## Task brief
Search term "บรองการเข": please show all lines in the listing that contain it.

## The records
-- Opening Marker --

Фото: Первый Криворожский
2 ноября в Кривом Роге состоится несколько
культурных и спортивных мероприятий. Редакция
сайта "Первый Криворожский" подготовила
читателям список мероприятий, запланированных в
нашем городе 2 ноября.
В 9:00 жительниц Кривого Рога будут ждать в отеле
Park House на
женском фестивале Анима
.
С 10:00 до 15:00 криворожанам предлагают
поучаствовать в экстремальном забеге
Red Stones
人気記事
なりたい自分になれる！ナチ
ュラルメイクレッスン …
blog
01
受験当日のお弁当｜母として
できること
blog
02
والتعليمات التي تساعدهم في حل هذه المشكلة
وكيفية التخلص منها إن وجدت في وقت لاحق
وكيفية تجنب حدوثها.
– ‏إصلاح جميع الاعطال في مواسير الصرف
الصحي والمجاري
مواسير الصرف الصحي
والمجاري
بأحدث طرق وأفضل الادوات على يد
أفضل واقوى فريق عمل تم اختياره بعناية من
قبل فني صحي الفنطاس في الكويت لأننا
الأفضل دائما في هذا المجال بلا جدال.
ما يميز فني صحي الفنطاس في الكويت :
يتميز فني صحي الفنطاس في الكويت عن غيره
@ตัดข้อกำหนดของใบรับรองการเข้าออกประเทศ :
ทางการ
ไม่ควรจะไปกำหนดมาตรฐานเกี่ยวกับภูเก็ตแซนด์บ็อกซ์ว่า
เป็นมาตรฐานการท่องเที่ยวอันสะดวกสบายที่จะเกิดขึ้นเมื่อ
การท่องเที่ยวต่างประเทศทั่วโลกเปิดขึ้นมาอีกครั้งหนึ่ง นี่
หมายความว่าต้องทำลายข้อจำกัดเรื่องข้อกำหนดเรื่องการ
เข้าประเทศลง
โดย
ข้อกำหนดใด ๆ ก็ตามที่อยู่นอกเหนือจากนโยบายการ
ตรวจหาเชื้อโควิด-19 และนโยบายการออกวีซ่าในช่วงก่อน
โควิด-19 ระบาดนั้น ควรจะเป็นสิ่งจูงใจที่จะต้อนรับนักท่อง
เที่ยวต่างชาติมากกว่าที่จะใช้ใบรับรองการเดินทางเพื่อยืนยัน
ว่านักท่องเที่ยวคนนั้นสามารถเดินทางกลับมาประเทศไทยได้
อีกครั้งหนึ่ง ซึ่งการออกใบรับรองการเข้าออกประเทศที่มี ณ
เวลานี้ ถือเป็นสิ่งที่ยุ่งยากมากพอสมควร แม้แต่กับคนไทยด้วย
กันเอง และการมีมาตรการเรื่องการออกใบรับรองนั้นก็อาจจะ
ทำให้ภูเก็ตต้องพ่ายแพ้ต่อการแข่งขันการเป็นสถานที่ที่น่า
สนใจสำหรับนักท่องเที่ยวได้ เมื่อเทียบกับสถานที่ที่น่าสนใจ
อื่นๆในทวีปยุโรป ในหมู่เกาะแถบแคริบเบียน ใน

-- Closing Marker --

## Output for this exercise
@ตัดข้อกำหนดของใบรับรองการเข้าออกประเทศ :
อีกครั้งหนึ่ง ซึ่งการออกใบรับรองการเข้าออกประเทศที่มี ณ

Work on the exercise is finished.